La Suède et la Terre sainte : image et réalité
15À partir de l’instauration du christianisme en Suède (à l’exclusion du siècle qui suit la Réforme), l’essence du contact entre la Suède et la Terre sainte réside dans le pèlerinage religieux. La preuve la plus ancienne en est constituée par des pierres runiques médiévales sur lesquelles est gravé le nom de Jérusalem, en souvenir de croisés qui ne sont pas revenus. Le plus célèbre des premiers pèlerins est Sainte-Brigitte, fondatrice de l’Ordre du Saint-Sauveur, qui se rend à Jérusalem en 137223. Le pèlerinage est aboli au xvie siècle ; il n’est repris qu’au xviiie siècle, dans la lignée de la première traduction complète en suédois de l’Ancien et du Nouveau Testament, des influences bibliques sur la culture littéraire et de l’époque des Lumières24. Les disciples d’Emmanuel Swedenborg, un scientifique, mystique chrétien, philosophe et théologien suédois (1688-1772), créent les sociétés swedenborgiennes peu après sa mort. Ces dernières forment la base de l’Église de la Nouvelle Jérusalem (aussi connue sous le nom de Nouvelle Église, ou Swedenborgiens) en Angleterre (à partir de 1788) et aux États-Unis (à partir de 1817). La théologie de Swedenborg diffère de celle de l’Église luthérienne, même s’il ne la quitte à aucun moment. Il interprète les Écritures comme étant la parole même de Dieu et croit que ses écrits seront les fondements d’une « Nouvelle Église » qu’il relie à la Nouvelle Jérusalem de la Révélation25. Au début du xviiie siècle, trois expéditions scientifiques envoyées en Terre sainte par le roi Charles XII, et la visite en 1751 du botaniste Frederik Hasselquist, un disciple de Carl von Linnaeus, ouvrent la voie à une autre catégorie de visiteurs26.

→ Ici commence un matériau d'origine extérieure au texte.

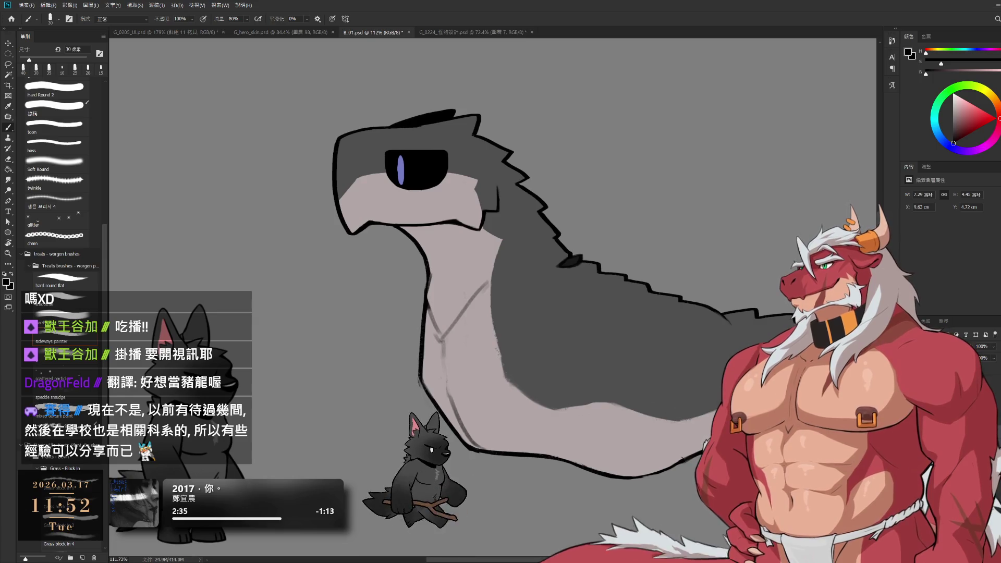
key(ctrl+z)
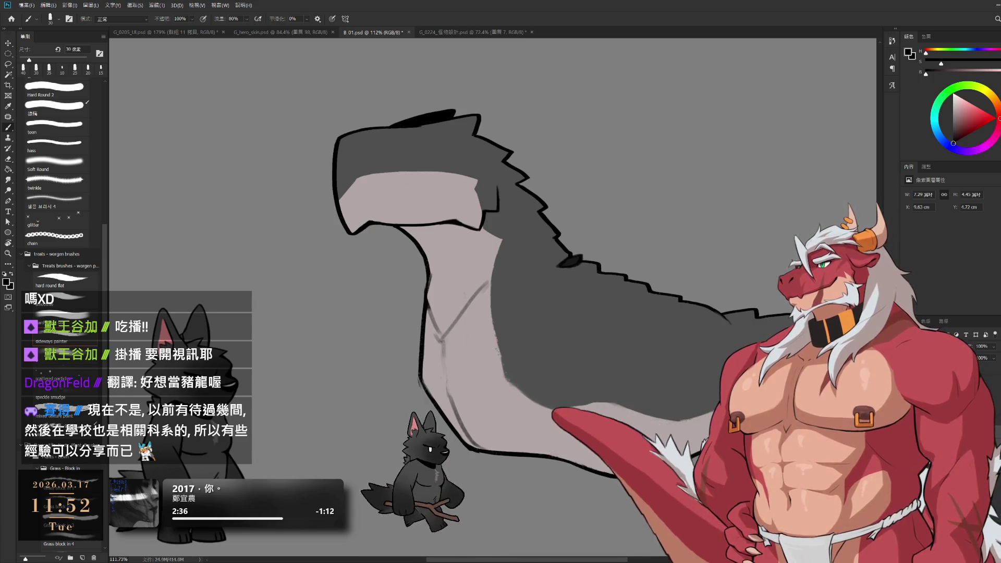
key(ctrl+z)
key(ctrl+shift+z)
key(ctrl+z)
key(ctrl+shift+z)
key(ctrl+z)
key(ctrl+shift+z)
key(ctrl+z)
key(ctrl+shift+z)
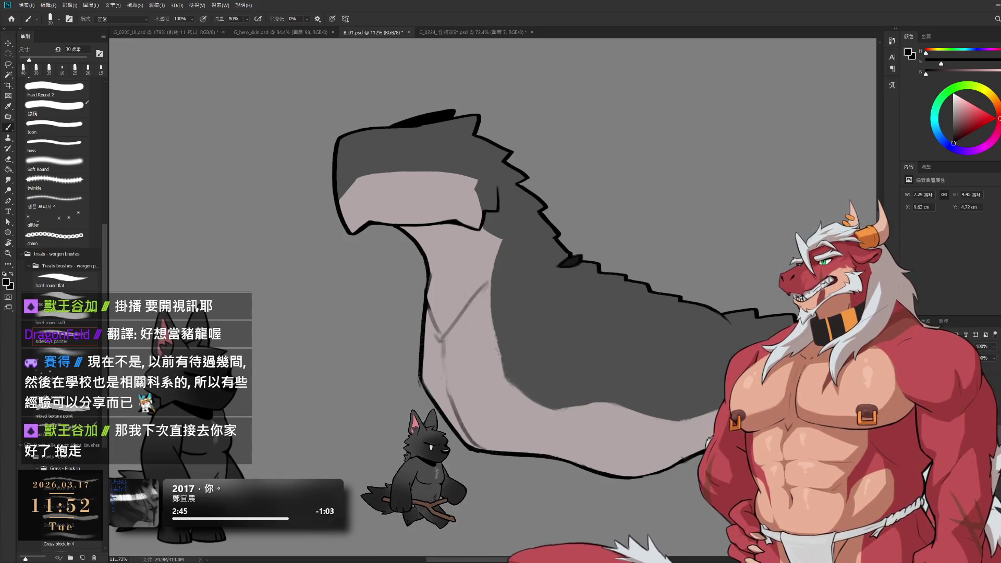
- Select layer 圖層 80 then group 群組 9, leaving the unlined reshaped head showing
key(ctrl+z)
key(ctrl+z)
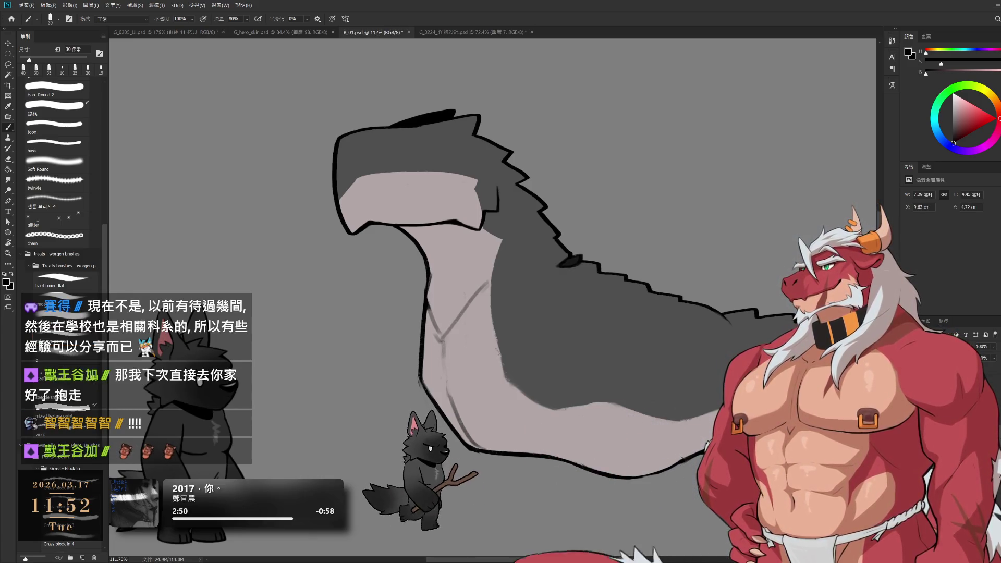
key(ctrl+z)
key(ctrl+z)
key(ctrl+shift+z)
key(ctrl+z)
key(ctrl+shift+z)
key(ctrl+z)
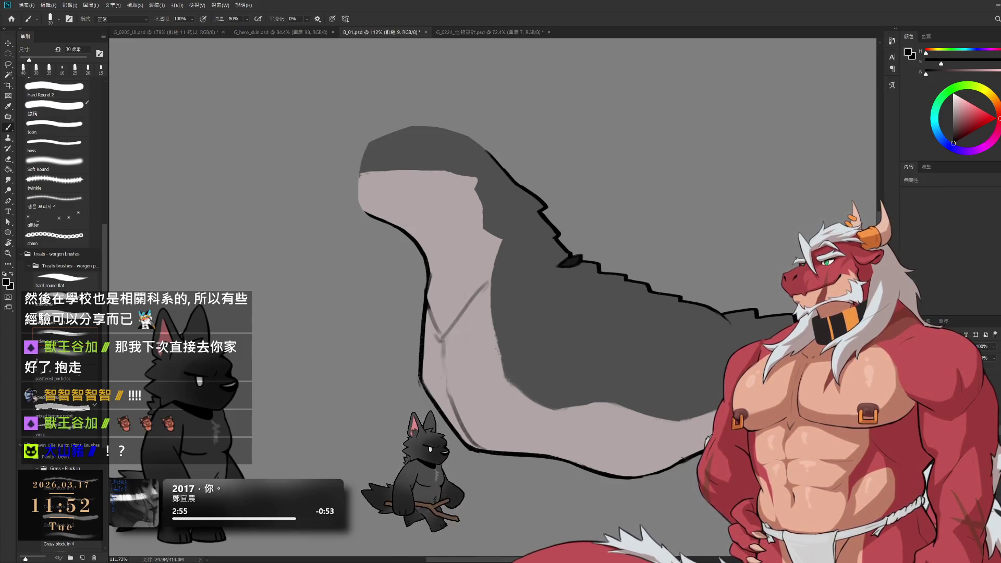
- Sample the head's dark grey and paint it over the top edge of the light area
drag(512, 208, 631, 251)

16Dans l’attachement suédois à la Terre sainte, tout à fait comme dans le cas des Américains, on doit voir une expression culturelle de géopiété, le lien entre la conscience territoriale et le concept de sainteté, même si avant le xixe siècle le concept de Terre sainte demeure, pour la majorité des Suédois, un mythe abstrait et lointain. Le concept américain de Terre sainte, tel qu’il est suggéré par Vogel, lié au contexte dual d’espace et de passé, trouvant sa place dans les esprits dans les catégories de « représentation/réalité », et apparaissant comme une prise en considération « géopieuse » spécifique de la Terre sainte27, correspond à partir de ce moment à bien des égards au concept de Terre sainte présent chez les Suédois.

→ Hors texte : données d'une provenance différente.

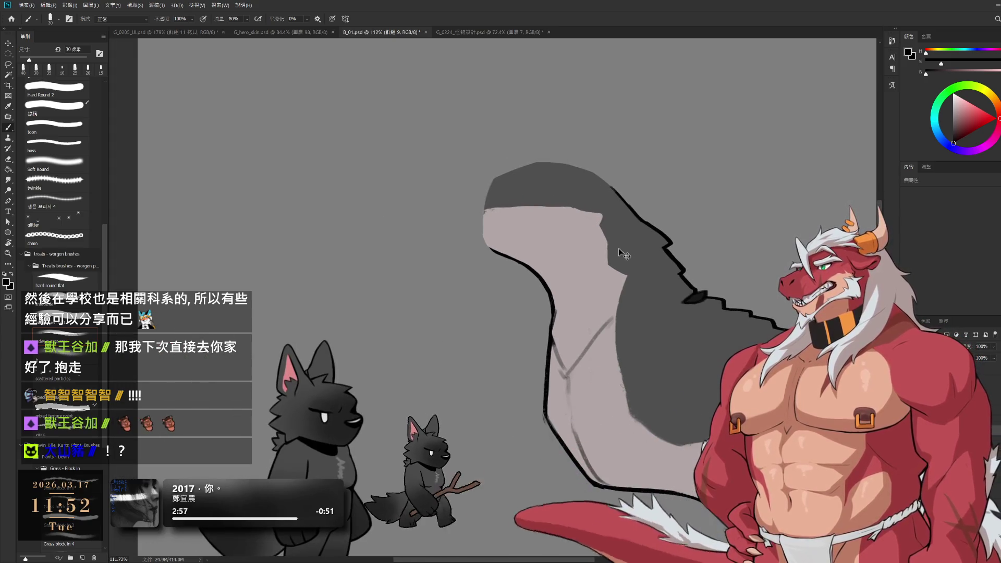
alt+click(571, 163)
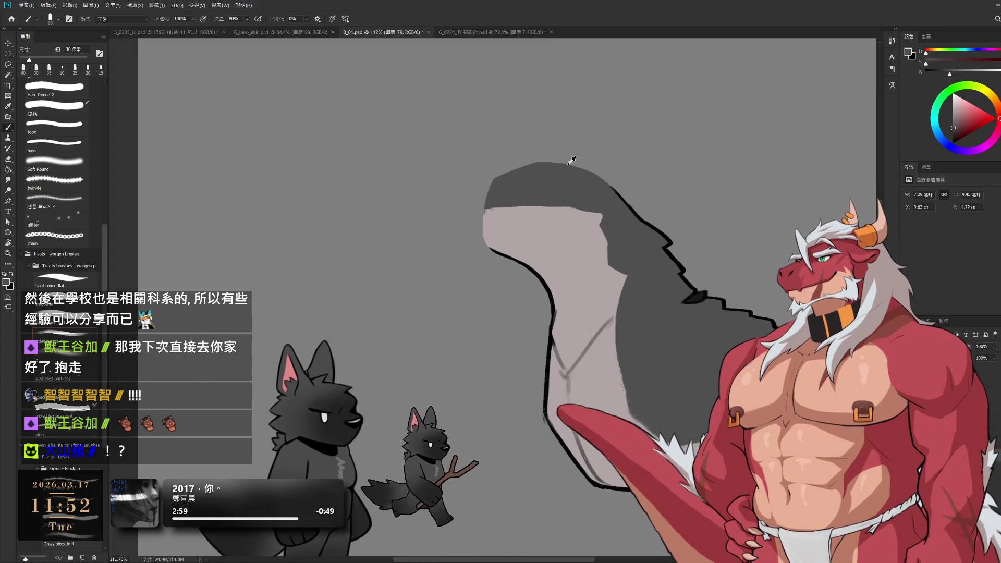
key(bracketright)
key(bracketright)
key(bracketright)
mouse_move(566, 208)
mouse_down()
mouse_move(597, 220)
mouse_move(571, 210)
mouse_up()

17Au cours du xixe siècle parmi les cercles protestants, le concept transcendantal de la Terre sainte commence à céder le terrain à une conscience plus grande de sa réalité physique. La connaissance suédoise de la Terre sainte est avant tout nourrie par des pèlerins et touristes, des spécialistes d’études bibliques et plus tard par les colons. Parmi les premiers, on trouve des écrivains réputés, tels que Frederika Bremer en 1859, Selma Lagerlöf et son amie juive, l’écrivain Sophie Elkan, en 1900 ; des universitaires comme Jakob Berggren en 1821 ; des ecclésiastiques, par exemple Carl Emanuel Beskow en 1860 ; et les trois fils du roi Oscar II qui s’y rendent en 188428. Ces visites précèdent l’établissement d’un consulat suédois et toute activité missionnaire soutenue par l’Église officielle de Suède, qui ne commence qu’à partir du début du xxe siècle29. Les visiteurs des premiers temps ont des raisons diverses de se rendre en Palestine mais sans aucun doute ils sont aussi influencés par l’attention croissante prêtée au pays par les autres nations européennes, comme par les avancées technologiques dans les transports qui signifient une accessibilité renforcée à cette partie du monde après les années 183030.

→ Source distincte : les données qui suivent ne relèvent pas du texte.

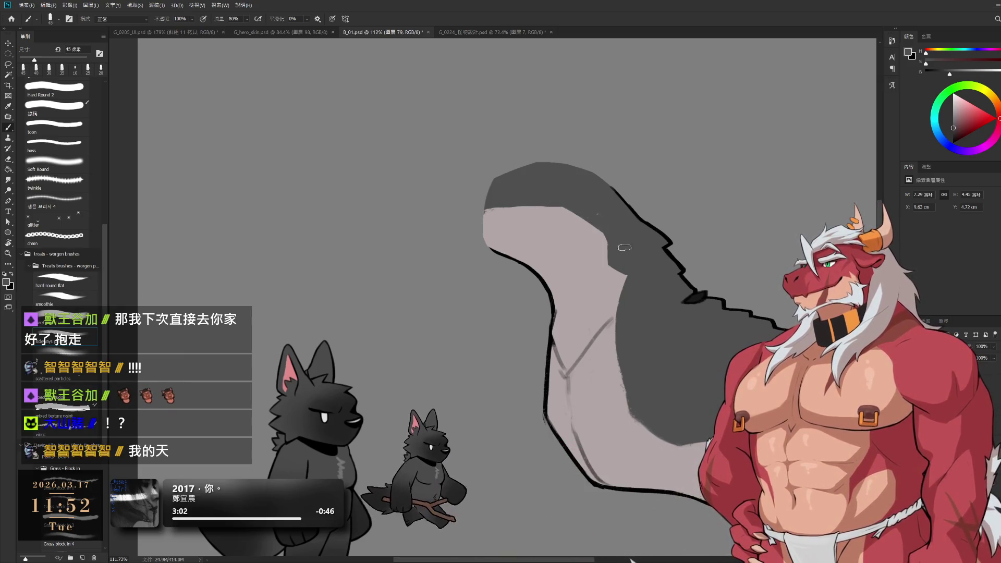
key(bracketleft)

18L’implication diplomatique et religieuse tardive de la Suède en Palestine contraste avec l’influence occidentale croissante dans l’Empire ottoman (y compris la Palestine) au cours du xixe siècle. Les autres puissances européennes trouvent leur motivation dans des intérêts de stratégie politique, militaires, commerciaux, culturels et religieux financés de différentes manières31. La plupart des nations européennes se servent de n’importe quel moyen de pénétration en s’en tenant au vieux principe de la « quintuple » représentation – missionnaires, agents commerciaux, scientifiques, conseillers militaires et consuls. Même si de temps en temps l’un de ces représentants peut endosser plusieurs responsabilités, ces cinq éléments sont toujours clairement distingués32. L’entrée de la Suède en Palestine survient relativement tard et est bien moins envahissante que celle des autres puissances européennes, ressemblant plus à celle des États-Unis. Avant et pendant le xixe siècle, la plupart des intérêts suédois tendent à être personnels et inofficiels. En accord avec la ligne chronologique de la « quintuple » pénétration, les premiers Suédois qui arrivent en Terre sainte sont des pèlerins, des voyageurs et des scientifiques, qui ne bénéficient pas d’un appui gouvernemental.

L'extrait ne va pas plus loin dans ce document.